Niente acqua, niente elettricità: Port Sudan barcolla dopo una settimana di attacchi

L'aumento massiccio del prezzo dell'acqua è solo una delle conseguenze di una settimana di attacchi aerei alla città di Port Sudan, sul Mar Rosso.
Un tempo considerata un rifugio relativamente sicuro dalla devastante guerra civile sudanese, Port Sudan si sta ora riprendendo dai giorni di bombardamenti del gruppo paramilitare Rapid Support Forces (RSF).
Dopo sei giorni di attacchi con i droni, il fumo si alza ancora dai tre depositi di carburante presi di mira. Le squadre di soccorso sono radunate intorno ai siti distrutti, ma stanno faticando a spegnere gli incendi.
Il conflitto, iniziato più di due anni fa come scontro tra i leader della RSF e l'esercito, ha generato una delle peggiori crisi umanitarie al mondo e ha costretto più di 12 milioni di persone ad abbandonare le proprie case.
Tra coloro che sono fuggiti a Port Sudan c'è il 26enne Mutasim, che per motivi di sicurezza non ha voluto che il suo secondo nome fosse pubblicato.
La BBC lo ha contattato dopo che aveva atteso per ore l'arrivo di un venditore d'acqua.
Questa risorsa vitale è diventata scarsa. Le esplosioni nei depositi di carburante hanno lasciato Port Sudan senza il gasolio utilizzato per alimentare le pompe che portano in superficie l'acqua di falda.
Mutasim ha raccontato alla BBC che, mentre una settimana fa una scorta giornaliera di acqua gli costava 2.000 sterline sudanesi (3,30 dollari; 2,50 sterline), ora gli viene chiesto un importo cinque volte superiore.
Questo lascia lui e gli altri sette membri della sua famiglia senza molta acqua per cucinare, pulire e lavarsi.
"Presto non potremo più permettercelo", ha detto, spiegando che guadagna soldi comprando e vendendo beni di prima necessità al mercato.
L'acqua non è l'unica sfida a Port Sudan.

* Sezione dati *
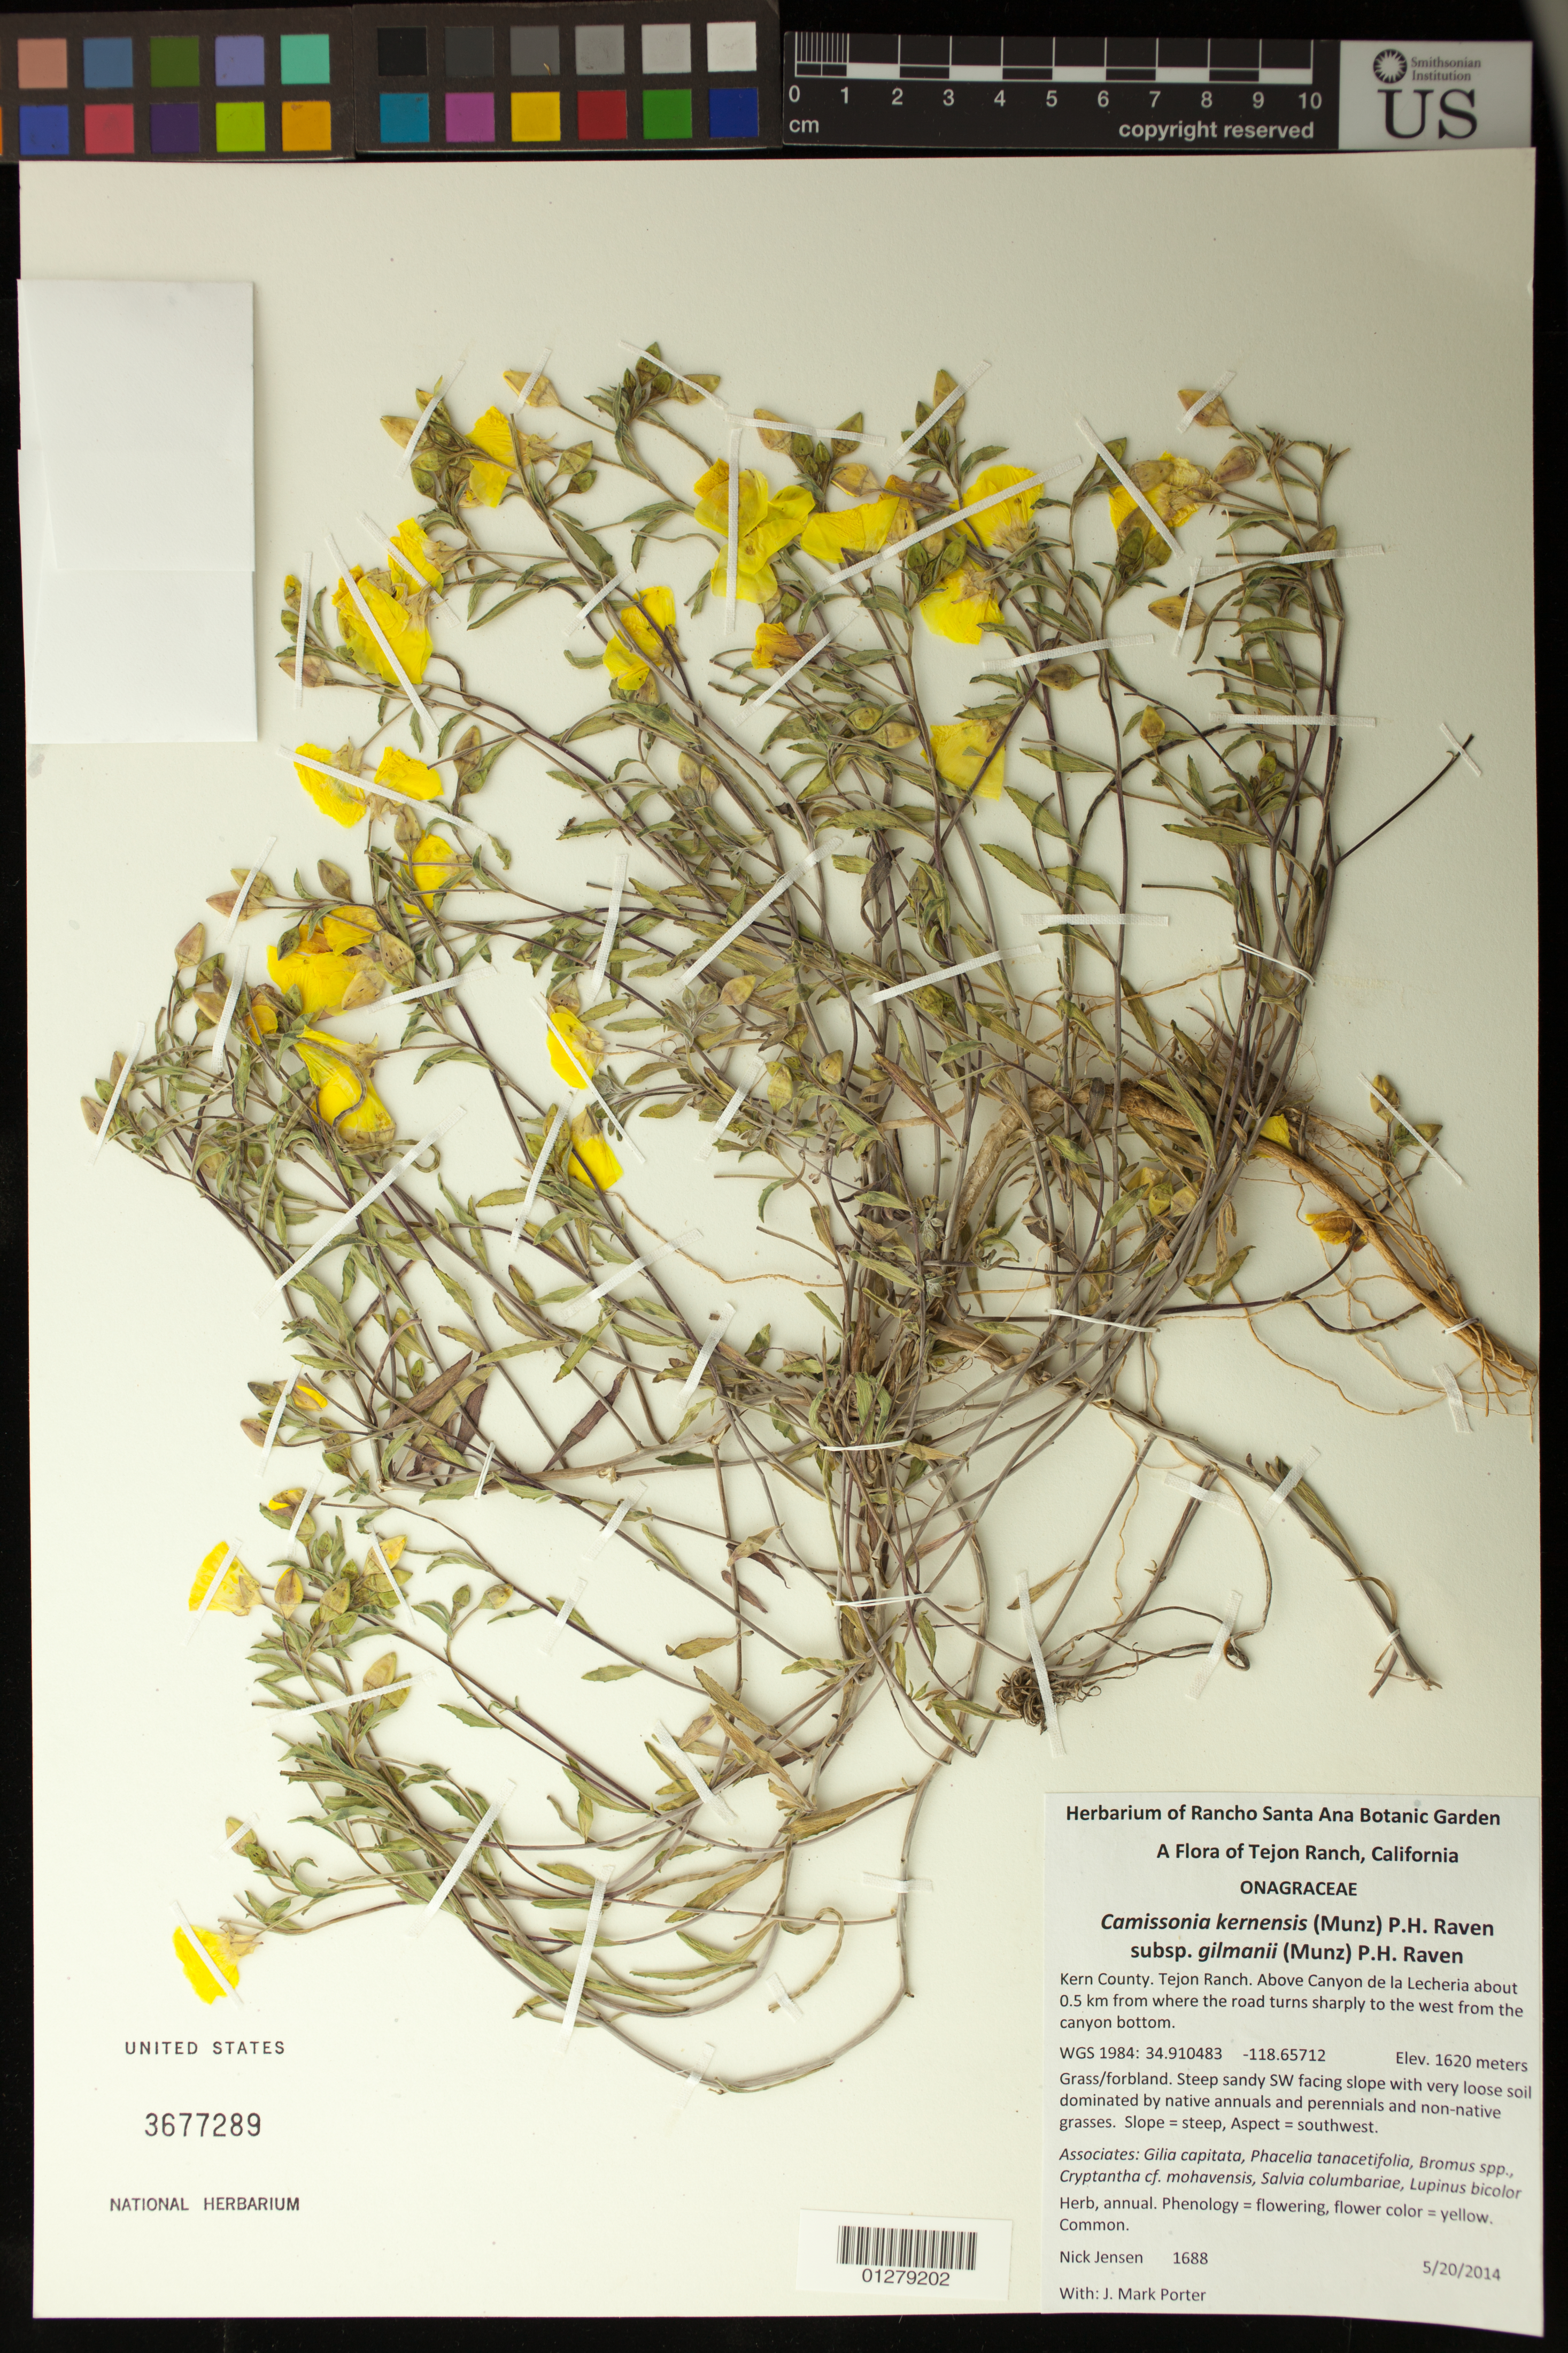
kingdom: Plantae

* Compito assegnato *
Ripeti parola per parola il brano dell'articolo su Port Sudan che inizia con "Niente acqua, niente" e prosegue fino a "sul Mar Rosso.".

* Soluzione *
Niente acqua, niente elettricità: Port Sudan barcolla dopo una settimana di attacchi

L'aumento massiccio del prezzo dell'acqua è solo una delle conseguenze di una settimana di attacchi aerei alla città di Port Sudan, sul Mar Rosso.